From this formula, given y and solving for x, the value of x would equal

exp(solve(A) %*% y)  ##   would equal x if A were invertible

if A were invertible but unfortunately it is not. For example, rowSums(A) equals zero which shows that the columns of A are linearly dependent which implies non-invertibility.

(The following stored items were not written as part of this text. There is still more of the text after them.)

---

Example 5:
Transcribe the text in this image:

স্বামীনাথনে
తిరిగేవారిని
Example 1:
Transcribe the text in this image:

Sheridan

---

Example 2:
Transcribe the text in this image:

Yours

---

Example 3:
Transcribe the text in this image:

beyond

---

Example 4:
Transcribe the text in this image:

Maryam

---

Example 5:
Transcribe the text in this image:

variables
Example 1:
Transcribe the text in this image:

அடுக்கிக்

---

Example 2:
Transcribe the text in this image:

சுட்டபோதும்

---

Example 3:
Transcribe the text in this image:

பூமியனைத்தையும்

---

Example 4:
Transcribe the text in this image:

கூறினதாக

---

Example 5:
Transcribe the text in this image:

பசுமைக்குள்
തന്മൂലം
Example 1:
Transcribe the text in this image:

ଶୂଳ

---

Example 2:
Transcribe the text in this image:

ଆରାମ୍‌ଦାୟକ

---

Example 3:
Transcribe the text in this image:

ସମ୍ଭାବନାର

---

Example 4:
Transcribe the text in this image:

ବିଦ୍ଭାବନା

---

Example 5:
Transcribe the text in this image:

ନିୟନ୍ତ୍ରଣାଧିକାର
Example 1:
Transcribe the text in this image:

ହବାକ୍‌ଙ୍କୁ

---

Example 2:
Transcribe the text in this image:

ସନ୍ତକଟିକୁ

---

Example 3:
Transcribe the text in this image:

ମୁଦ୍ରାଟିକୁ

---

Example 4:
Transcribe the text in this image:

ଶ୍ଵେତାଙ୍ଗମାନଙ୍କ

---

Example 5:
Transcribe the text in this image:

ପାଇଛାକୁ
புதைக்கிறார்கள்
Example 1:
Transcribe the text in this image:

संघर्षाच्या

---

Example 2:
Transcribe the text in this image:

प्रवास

all.equal(rowSums(A), rep(0, 8))
## [1] TRUE

Rank and nullspace

Note that A is a projection matrix. This follows from the fact that it is idempotent, i.e. A %*% A equals A.

all.equal(A %*% A, A)
## [1] TRUE

It also follows from the fact that its eigenvalues are all 0 and 1:

zapsmall(eigen(A)$values)
## [1] 1 1 1 1 1 1 1 0

From the eigenvalues we see that A has rank 7 (the number of nonzero eigenvalues) and the dimension of the nullspace is 1 (the number of zero eigenvalues).

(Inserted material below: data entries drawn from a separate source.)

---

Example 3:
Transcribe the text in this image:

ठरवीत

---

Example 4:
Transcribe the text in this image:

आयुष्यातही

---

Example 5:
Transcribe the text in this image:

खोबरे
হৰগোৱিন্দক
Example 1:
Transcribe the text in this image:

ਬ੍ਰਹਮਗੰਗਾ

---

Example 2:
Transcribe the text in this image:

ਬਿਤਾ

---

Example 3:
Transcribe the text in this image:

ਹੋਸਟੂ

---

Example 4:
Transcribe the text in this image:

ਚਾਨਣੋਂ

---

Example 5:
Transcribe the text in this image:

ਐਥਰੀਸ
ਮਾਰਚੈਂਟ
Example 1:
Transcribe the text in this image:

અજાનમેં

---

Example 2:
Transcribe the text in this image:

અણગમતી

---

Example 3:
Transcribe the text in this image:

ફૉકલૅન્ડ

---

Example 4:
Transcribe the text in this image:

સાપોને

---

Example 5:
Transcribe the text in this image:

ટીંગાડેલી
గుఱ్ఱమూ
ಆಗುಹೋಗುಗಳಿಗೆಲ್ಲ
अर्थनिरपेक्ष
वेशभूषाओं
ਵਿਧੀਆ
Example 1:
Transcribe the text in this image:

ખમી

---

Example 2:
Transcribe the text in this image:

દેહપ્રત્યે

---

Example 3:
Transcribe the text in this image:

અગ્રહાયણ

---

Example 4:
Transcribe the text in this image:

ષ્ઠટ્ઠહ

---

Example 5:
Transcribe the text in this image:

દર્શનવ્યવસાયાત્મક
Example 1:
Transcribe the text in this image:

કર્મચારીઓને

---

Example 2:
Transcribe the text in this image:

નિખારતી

Another way to see this is that knowing that A is a projection matrix its rank equals its trace, which is 7, so its nullspace must have dimension 8-7=1.

sum(diag(A))  # rank of A
## [1] 7

Taking scalar multiples spans a one dimensional space so from the fact that the nullspace has dimension 1 it must be the entirely of the values that map into the same y.

Key formula

Now replacing solve in ## above with the generalized inverse, ginv, we have this key formula for our approximation to x given that y = f(x) for some x:

library(MASS)
exp(ginv(A) %*% y)   # approximation to x accurate up to scalar multiple

or equivalently if y = f(x)

exp(y - mean(y))

While these do not give x they do determine x up to a scalar multiple. That is if x' is the value produced by the above expressions then x equals k * x' for some scalar constant k.

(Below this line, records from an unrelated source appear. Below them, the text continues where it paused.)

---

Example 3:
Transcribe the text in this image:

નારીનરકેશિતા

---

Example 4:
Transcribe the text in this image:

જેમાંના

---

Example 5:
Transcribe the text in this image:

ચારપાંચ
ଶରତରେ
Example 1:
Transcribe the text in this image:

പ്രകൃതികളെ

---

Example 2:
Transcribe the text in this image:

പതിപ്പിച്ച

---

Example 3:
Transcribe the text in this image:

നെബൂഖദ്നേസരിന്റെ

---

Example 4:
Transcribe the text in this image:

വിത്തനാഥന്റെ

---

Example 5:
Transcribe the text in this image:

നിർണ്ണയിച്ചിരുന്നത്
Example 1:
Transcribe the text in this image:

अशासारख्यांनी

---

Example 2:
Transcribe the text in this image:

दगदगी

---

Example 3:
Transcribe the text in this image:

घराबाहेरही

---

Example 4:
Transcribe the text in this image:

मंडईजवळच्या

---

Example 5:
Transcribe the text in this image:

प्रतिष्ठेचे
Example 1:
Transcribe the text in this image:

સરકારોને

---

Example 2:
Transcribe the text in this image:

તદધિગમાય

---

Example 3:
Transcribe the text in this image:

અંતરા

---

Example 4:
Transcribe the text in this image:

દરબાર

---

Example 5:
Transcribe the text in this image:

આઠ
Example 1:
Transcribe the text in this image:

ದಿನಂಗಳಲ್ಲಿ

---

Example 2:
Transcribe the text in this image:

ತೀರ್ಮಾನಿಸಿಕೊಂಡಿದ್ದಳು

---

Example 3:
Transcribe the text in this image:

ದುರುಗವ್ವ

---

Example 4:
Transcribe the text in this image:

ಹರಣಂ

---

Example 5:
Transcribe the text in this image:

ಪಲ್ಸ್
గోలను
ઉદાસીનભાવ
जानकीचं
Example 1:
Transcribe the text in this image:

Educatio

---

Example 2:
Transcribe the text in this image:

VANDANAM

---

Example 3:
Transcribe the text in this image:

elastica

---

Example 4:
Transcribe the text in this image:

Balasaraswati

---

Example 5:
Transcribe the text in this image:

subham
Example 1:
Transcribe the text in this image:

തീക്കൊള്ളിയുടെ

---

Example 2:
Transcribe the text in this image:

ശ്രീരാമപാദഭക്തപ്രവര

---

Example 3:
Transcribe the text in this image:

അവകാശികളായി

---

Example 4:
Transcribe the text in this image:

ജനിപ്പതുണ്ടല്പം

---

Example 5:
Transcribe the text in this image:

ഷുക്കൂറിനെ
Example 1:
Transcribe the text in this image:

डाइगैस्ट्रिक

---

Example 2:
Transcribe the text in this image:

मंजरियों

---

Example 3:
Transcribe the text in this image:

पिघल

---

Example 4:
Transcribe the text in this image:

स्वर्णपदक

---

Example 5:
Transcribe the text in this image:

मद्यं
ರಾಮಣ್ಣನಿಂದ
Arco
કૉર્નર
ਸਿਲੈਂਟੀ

For example, using x and y from the question:

exp(ginv(A) %*% y)
##           [,1]
## [1,] 1.2321318
## [2,] 0.5060149
## [3,] 3.4266146
## [4,] 0.1550034
## [5,] 0.2842220
## [6,] 3.7703442
## [7,] 1.0132635
## [8,] 2.7810703

exp(y - mean(y))  # same
## [1] 1.2321318 0.5060149 3.4266146 0.1550034 0.2842220 3.7703442 1.0132635
## [8] 2.7810703

exp(y - mean(y))/x
## [1] 2.198368 2.198368 2.198368 2.198368 2.198368 2.198368 2.198368 2.198368

Note

Note that y - mean(y) can be written as

B <- diag(8) - outer(ones, ones) / 8
B %*% y

and if y = f(x) then y must be in the range of A so we can verify that:

all.equal(ginv(A) %*% A, B %*% A)
## [1] TRUE

It is not true that the matrix ginv(A) equals B. It is only true that they act the same on the range of A which is all that we need.

Upvotes: 4

Limey
Limey

Reputation: 12471

No, it's not possible. You have three unknowns. That means you need three independent pieces of information (equations) to solve for all three. y gives you only one piece of information. Knowing that the x's are positive imposes a constraint, but doesn't necessarily allow you to solve. For example:

x1 + x2 + x3 = 6

Doesn't allow you to solve. x1 = 1, x2 = 2, x3 = 3 is one solution, but so is x1 = 1, x2 = 1, x3 = 4. There are many other solutions. [Imposing your "all positive" constraint would rule out solutions such as x1 = 100, x2 = 200, x3 = -294, but in general would leave more than one remaining solution.]

x1 + x2 + x3 = 6, x1 + x2 - x3 = 0

Constrains x3 to be 3, but allows arbitrary solutions for x1 and x2, subject to x1 + x2 = 3.

x1 + x2 + x3 = 6, x1 + x2 - x3 = 0, x1 - x2 + x3 = 2

Gives the unique solution x1 = 1, x2 = 2, x3 = 3.